Спросите о самом Коста?

Он кликал свою любовь, хотя давно уже отгородился от нее работой.

Таких женщин, как Тутти Тхостова, в горах Осетии довольно много. Они подавляют строгим видом, вызывают почтение. Немного это раздражает, но ничего не поделаешь – таков характер героини. Однако стоит заговорить с ней, как кажущаяся суровость улетучивается. Строгость – это маска, скрывающая внутренний мир Тутти Тхостовой. На Кавказе женщины часто носят подобные маски. Ежедневный тяжелый труд, забота о завтрашнем дне оставили дополнительный отпечаток на лице Тутти. Горькие ночные думы сделали ее скупой на слова, отучили от праздных «бабских» разговоров. Прямой нос и неплотно сомкнутые губы смягчают строгое выражение голубых глаз. Тутти – настоящая горянка, не чета Анне Цаликовой, в аристократических кругах вращаться ей не доводилось, но что-то подсказывает нам, что – случись что – в беде не бросит. Голова ее повязана черным платком, надо лбом чепец – символ адата. По всему видать, не позволит никому себя унизить. Именно благодаря таким женщинам, как Тутти Тхостова, до нас без ущерба дошла осетинская честь.

«Кошерхан Жукаеву» художник писал, видимо, в некий переломный для нее период. Глаза полны печали и заботы. Сквозь сумбур противоречивых чувств проблескивает страх перед неопределенностью. Грустные наивные глаза нацелены на зрителя, словно бы вопрошая: «Как быть? Как устоять перед тяготами жизни?» Яркая индивидуальность. Все портреты Коста, включая и те, что не дошли до нас («Мысырби Гутиев», «Е.Ф. Крек-Носкова», «А.Я. Попова» и др.), по свидетельству очевидцев, отличались глубиной характеров. Если лицо Мысырби Гутиева было озарено воспоминаниями о былых военных сражениях, во время которых случалось всякое, то глаза с автопортрета отражали весь мир с его заботами, думами, печалью и скорбью. Если мысли Кошерхан Жукаевой заняты тем, как выжить в это сложное время, то у Анны Цаликовой и Тутти Тхостовой лица светятся уверенностью, прошедшее для них плавно и незаметно переходит в настоящее, настолько плавно, что они вынуждены оглянуться через плечо – пленительный и мимолетный взгляд. Несмотря на разность характеров, разность социальной и идейной загруженности, портреты объединяет внутреннее благородство. Все персонажи, независимо от статуса, добры и великодушны. Разумеется, художник изображает их такими, какими хотел видеть сам, прививая черты, не свойственные им при жизни, но это его право.

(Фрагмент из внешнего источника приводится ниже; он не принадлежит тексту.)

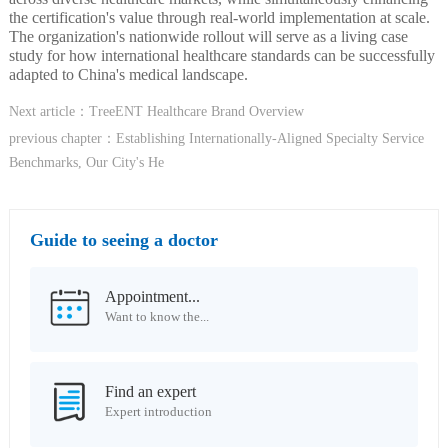
the certification's value through real-world implementation at scale.
The organization's nationwide rollout will serve as a living case
study for how international healthcare standards can be successfully
adapted to China's medical landscape.
Next article：TreeENT Healthcare Brand Overview
previous chapter：Establishing Internationally-Aligned Specialty Service
Benchmarks, Our City's He
Guide to seeing a doctor
Appointment...
Want to know the...
Find an expert
Expert introduction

Портретная живопись, на наш взгляд, предполагает не только и не столько внешнее сходство, но самобытность и глубину. Величие Коста как портретиста – в динамике изображаемых характеров. Персонажи у него самые различные, но их роднит богатый внутренний мир. Даже пейзажи – такие, как «Природный мост», «Долина Теберды», «Перевал Зикара», «Вид Большого Карачая» или «Гора Столовая» вполне антропологичны – в том смысле, что природа ведет себя как человек, думает так же, хотя ей надобно было бы просто радовать глаз. Но ведь Коста писал их не для салонов или музеев, не ради демонстрации идиллического единства человека и природы. Присмотритесь внимательнее к пейзажам Коста, и вы заметите трагические оттенки. Например, на картине «Перевал Зикара» синева чистого неба изображена не с помощью ультрамарина, а серо-голубыми красками, что придает полотну мрачноватый вид. Это тоже диссонанс. Как мы указывали выше, само название картины вызывает недоумение. Перевал – это место преодоления горного хребта, а такого места мы на картине как раз и не наблюдаем.

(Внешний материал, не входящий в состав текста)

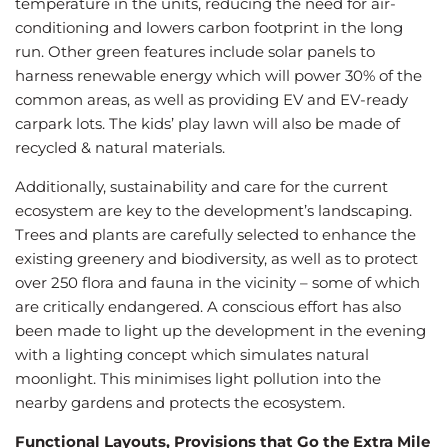
temperature in the units, reducing the need for air-
conditioning and lowers carbon footprint in the long
run. Other green features include solar panels to
harness renewable energy which will power 30% of the
common areas, as well as providing EV and EV-ready
carpark lots. The kids’ play lawn will also be made of
recycled & natural materials.
Additionally, sustainability and care for the current
ecosystem are key to the development’s landscaping.
Trees and plants are carefully selected to enhance the
existing greenery and biodiversity, as well as to protect
over 250 flora and fauna in the vicinity – some of which
are critically endangered. A conscious effort has also
been made to light up the development in the evening
with a lighting concept which simulates natural
moonlight. This minimises light pollution into the
nearby gardens and protects the ecosystem.
Functional Layouts, Provisions that Go the Extra Mile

«Идеал действительный, – писал Коста из Херсона Анне Цаликовой, – о котором только и можно говорить как об идеале, живет в нас самих, это вечный духовный образ, который не может рассыпаться или умереть без того, чтобы не повлечь за собой духовно-нравственную смерть его обладателя».

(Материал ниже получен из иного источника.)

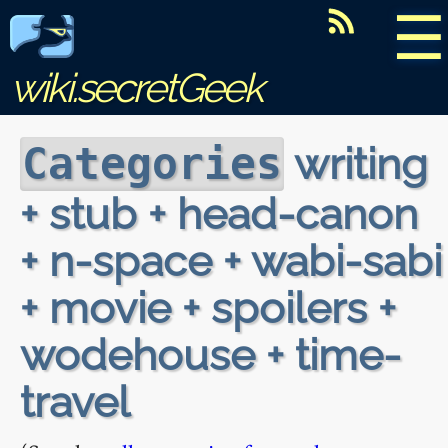
☰
wiki.secretGeek
writing
Categories
+ stub + head-canon
+ n-space + wabi-sabi
+ movie + spoilers +
wodehouse + time-
travel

Увы, идеал был осквернен на глазах Коста. Именно очищению его от скверны он посвятил себя полностью – как гражданин и как художник, а многогранный талант его до сих пор служит маяком для осетин.

ПРИМЕЧАНИЯ

1 Ирыстон – Осетия.

2 Гаппо Баев – известный публицист, политик, экономист.

3 «Ирон фæндыр» – «Осетинская лира», сборник стихов Коста.